Activity:
Pull out every line in the records below that contains the word "categories", and copy each one unchanged.

(Beginning of Given information)

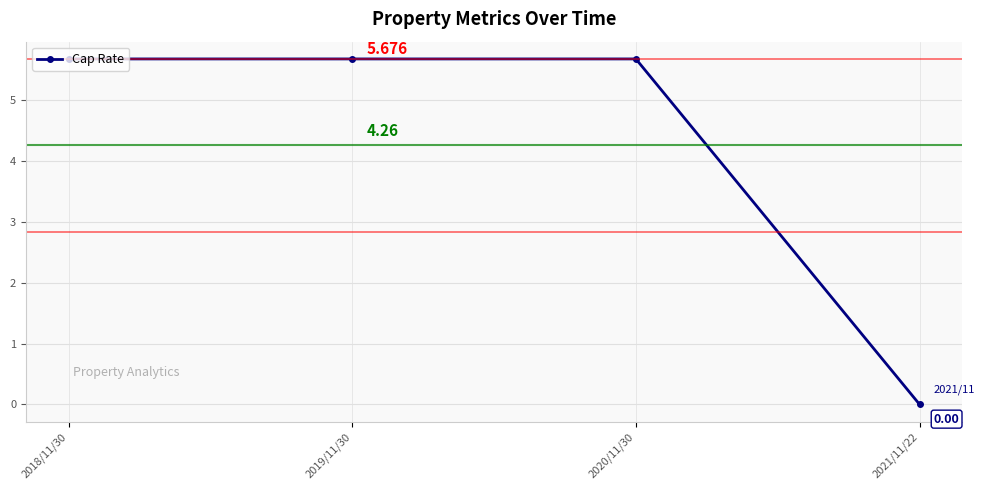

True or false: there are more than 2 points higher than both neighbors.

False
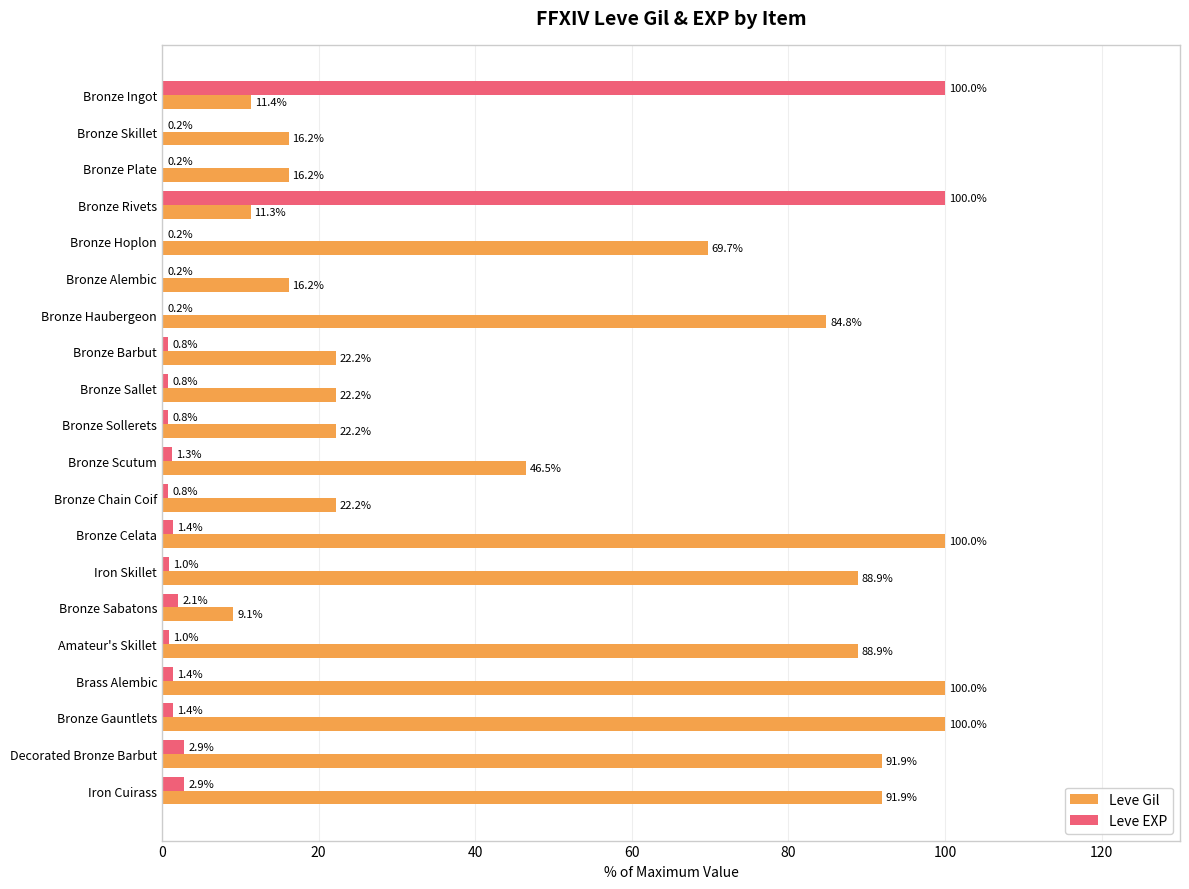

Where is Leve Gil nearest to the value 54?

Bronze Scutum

(End of Given information)
(Beginning of Given information)

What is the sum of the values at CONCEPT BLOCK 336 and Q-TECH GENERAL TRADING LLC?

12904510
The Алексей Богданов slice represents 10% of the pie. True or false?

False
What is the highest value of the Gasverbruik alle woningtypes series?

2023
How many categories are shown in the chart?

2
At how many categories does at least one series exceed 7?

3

(End of Given information)

Result for this task:
How many categories are shown in the chart?
At how many categories does at least one series exceed 7?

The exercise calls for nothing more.